Par un mémoire en défense, enregistré le 25 avril 2025, le préfet de police conclut, à titre principal, au non-lieu à statuer sur la requête, ou, à titre subsidiaire, à son rejet pour irrecevabilité.

Vu les autres pièces du dossier.

Vu le code de justice administrative.

Considérant ce qui suit :

1. Aux termes de l'article R. 222-1 du code de justice administrative : " () les présidents de formation de jugement des tribunaux () peuvent, par ordonnance : / 1' Donner acte des désistements ; () ". Aux termes de l'article R. 612-5-1 du même code : " Lorsque l'état du dossier permet de s'interroger sur l'intérêt que la requête conserve pour son auteur, le président de la formation de jugement (), peut inviter le requérant à confirmer expressément le maintien de ses conclusions. La demande qui lui est adressée mentionne que, à défaut de réception de cette confirmation à l'expiration du délai fixé, qui ne peut être inférieur à un mois, il sera réputé s'être désisté de l'ensemble de ses conclusions ".

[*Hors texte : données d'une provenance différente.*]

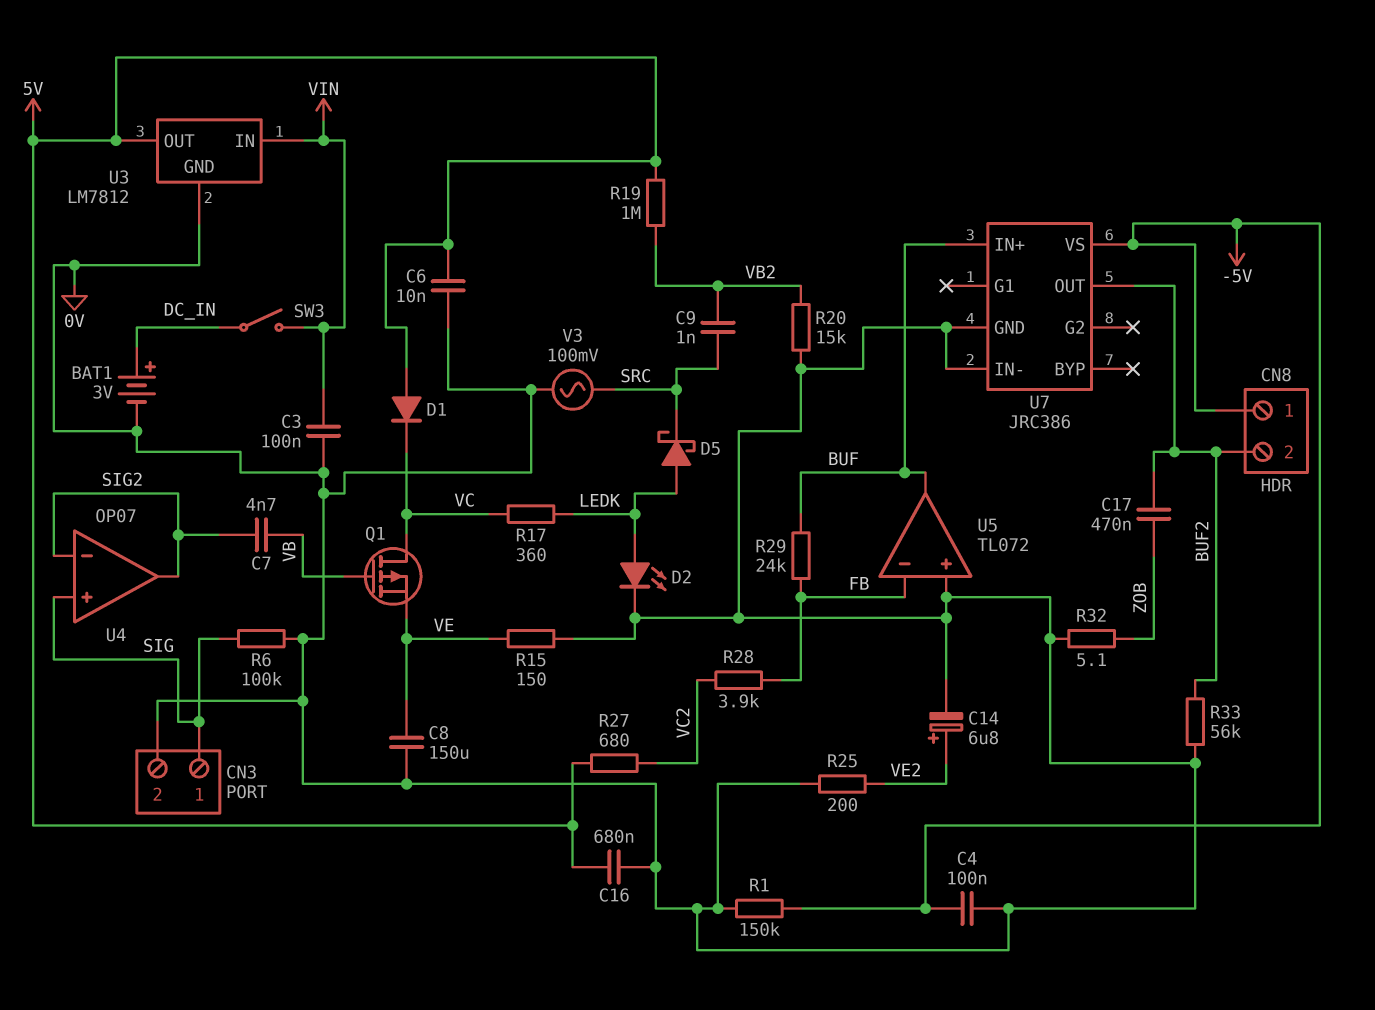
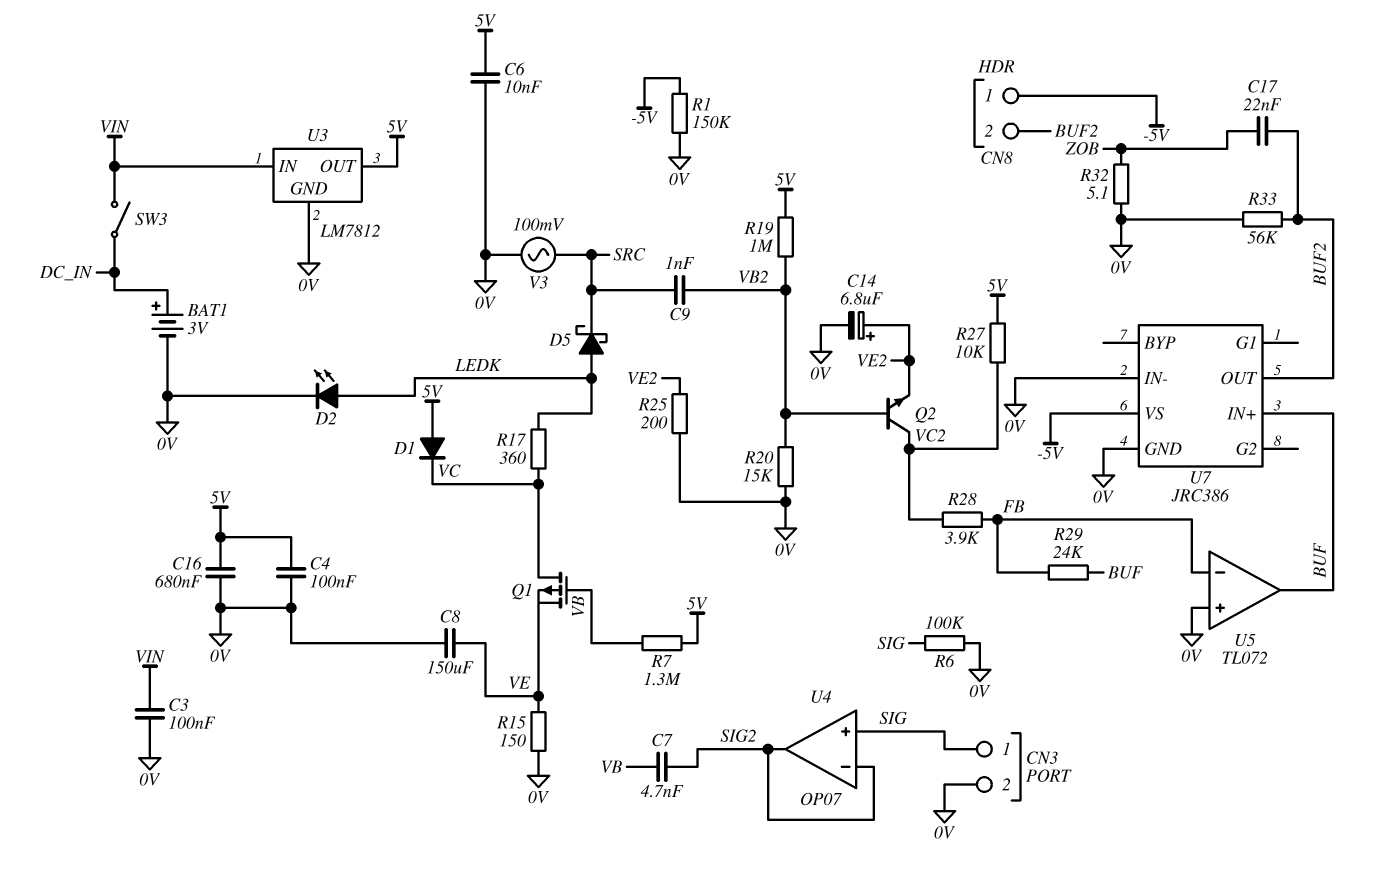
C4: 100nF (-5V, 0V) -> 100nF (0V, 5V)
C17: 470nF (BUF2, ZOB) -> 22nF (BUF2, ZOB)
Q2: none -> NPN (B VB2, C VC2, E VE2)
R7: none -> 1.3M (5V, VB)
R27: 680 (5V, VC2) -> 10k (5V, VC2)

2. Aux termes du premier alinéa de l'article R. 611-8-6 du même code : " Les parties

sont réputées avoir reçu la communication ou la notification à la date de première consultation

du document qui leur a été adressé par voie électronique, certifiée par l'accusé de réception

délivré par l'application informatique, ou, à défaut de consultation dans un délai de deux jours

ouvrés à compter de la date de mise à disposition du document dans l'application, à l'issue de

ce délai. Sauf demande contraire de leur part, les parties sont alertées de toute nouvelle

communication ou notification par un message électronique envoyé à l'adresse choisie par

elles ".

3. En application des dispositions de l'article R. 612-5-1 du code de justice administrative, M. B a été invité, par un courrier du président de la formation de jugement du 25 avril 2025, mis à disposition au moyen de l'application " Télérecours " le même jour, et réputé lui avoir été notifié deux jours après cette mise à disposition conformément aux dispositions précitées de l'article R. 611-8-6 du code de justice administrative, à confirmer expressément le maintien de ses conclusions dans le délai d'un mois et informé de ce que, à défaut de confirmation, il serait réputé s'être désisté d'office. Aucune confirmation n'étant parvenue à la juridiction dans ce délai, M. B doit être réputé s'être désisté de sa requête. Dès lors, il y a lieu de donner acte de ce désistement.

O R D O N N E :

Article 1er : Il est donné acte du désistement de M. B.

Article 2 : La présente ordonnance sera notifiée à M. C et au ministre d'État, ministre de l'intérieur.

Copie en sera adressée au préfet de police.

Fait à Montreuil, le 6 août 2025.

Le président de la 9ème chambre

Jimmy Robbe

La République mande et ordonne au ministre d'État, ministre de l'intérieur en ce qui le concerne ou à tous commissaires de justice à ce requis en ce qui concerne les voies de droit commun contre les parties privées, de pourvoir à l'exécution de la présente décision.